● **Goal of the exercise**
When you reach the line in the data below that contains "programmatic data transfer.</span></span>", please start repeating lines exactly, and stop after the line that contains "to Azure Storage.</span></span>", repeating nothing else.

=== Records provided ===

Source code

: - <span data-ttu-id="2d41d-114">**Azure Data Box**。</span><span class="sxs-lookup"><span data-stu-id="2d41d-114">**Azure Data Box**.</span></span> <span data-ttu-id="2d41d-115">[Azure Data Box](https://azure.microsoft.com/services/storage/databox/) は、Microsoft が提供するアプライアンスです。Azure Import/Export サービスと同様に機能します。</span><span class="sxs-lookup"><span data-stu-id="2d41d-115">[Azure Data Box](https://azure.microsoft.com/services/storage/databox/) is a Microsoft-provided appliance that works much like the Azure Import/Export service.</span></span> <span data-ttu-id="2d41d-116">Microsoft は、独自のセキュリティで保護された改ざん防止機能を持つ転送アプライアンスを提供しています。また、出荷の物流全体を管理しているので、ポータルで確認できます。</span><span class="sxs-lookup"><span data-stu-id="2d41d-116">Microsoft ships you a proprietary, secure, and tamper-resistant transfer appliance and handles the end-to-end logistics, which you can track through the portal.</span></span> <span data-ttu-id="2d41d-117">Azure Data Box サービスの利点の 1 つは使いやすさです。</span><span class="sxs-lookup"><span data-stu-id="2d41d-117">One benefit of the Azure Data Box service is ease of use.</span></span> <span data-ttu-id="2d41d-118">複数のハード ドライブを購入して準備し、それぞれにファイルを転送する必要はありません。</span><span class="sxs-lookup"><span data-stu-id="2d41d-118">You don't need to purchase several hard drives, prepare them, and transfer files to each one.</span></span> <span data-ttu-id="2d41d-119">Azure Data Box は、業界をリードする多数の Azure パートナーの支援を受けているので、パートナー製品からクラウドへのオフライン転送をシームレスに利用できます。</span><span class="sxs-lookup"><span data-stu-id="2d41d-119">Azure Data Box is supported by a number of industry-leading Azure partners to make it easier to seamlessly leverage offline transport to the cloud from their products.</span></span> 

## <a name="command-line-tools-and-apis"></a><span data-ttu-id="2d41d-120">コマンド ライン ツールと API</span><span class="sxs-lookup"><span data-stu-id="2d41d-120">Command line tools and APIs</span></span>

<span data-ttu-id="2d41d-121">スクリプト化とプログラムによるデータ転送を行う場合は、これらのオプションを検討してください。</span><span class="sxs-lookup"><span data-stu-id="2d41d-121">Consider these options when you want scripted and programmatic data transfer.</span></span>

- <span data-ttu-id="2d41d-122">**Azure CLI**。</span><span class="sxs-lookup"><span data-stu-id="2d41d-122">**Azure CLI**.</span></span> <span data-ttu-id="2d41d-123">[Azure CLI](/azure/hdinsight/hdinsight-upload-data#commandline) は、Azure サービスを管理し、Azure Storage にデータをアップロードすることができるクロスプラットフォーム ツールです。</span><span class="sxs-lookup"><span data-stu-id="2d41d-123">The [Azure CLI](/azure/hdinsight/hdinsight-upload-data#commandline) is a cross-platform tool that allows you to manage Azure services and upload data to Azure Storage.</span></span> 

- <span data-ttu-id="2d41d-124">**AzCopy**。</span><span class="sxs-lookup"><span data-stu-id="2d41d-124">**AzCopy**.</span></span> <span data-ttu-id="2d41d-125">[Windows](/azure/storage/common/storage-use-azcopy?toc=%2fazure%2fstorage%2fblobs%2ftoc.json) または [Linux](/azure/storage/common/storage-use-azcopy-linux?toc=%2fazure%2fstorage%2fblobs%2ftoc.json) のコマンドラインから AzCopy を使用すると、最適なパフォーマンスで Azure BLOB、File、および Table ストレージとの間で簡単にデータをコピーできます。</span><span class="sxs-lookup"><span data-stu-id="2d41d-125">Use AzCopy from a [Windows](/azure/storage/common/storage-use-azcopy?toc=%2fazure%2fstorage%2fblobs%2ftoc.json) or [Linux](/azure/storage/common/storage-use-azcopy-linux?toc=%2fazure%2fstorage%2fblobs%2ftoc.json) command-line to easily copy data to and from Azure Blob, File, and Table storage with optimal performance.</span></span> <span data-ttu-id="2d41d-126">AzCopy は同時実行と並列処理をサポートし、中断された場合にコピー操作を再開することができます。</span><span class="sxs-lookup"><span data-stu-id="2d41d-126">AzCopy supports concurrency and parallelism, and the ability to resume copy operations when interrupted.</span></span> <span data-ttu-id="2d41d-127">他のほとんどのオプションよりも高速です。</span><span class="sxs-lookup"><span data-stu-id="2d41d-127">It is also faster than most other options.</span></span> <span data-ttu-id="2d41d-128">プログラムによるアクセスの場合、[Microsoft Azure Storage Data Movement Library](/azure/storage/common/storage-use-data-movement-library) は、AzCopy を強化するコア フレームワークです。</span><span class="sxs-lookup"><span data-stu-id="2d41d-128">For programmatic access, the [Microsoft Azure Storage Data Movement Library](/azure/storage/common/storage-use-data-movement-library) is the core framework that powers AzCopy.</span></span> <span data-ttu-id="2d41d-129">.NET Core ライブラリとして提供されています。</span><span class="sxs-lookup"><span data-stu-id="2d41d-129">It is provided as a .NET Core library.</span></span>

===

● **Finished exercise**
<span data-ttu-id="2d41d-121">スクリプト化とプログラムによるデータ転送を行う場合は、これらのオプションを検討してください。</span><span class="sxs-lookup"><span data-stu-id="2d41d-121">Consider these options when you want scripted and programmatic data transfer.</span></span>

- <span data-ttu-id="2d41d-122">**Azure CLI**。</span><span class="sxs-lookup"><span data-stu-id="2d41d-122">**Azure CLI**.</span></span> <span data-ttu-id="2d41d-123">[Azure CLI](/azure/hdinsight/hdinsight-upload-data#commandline) は、Azure サービスを管理し、Azure Storage にデータをアップロードすることができるクロスプラットフォーム ツールです。</span><span class="sxs-lookup"><span data-stu-id="2d41d-123">The [Azure CLI](/azure/hdinsight/hdinsight-upload-data#commandline) is a cross-platform tool that allows you to manage Azure services and upload data to Azure Storage.</span></span> 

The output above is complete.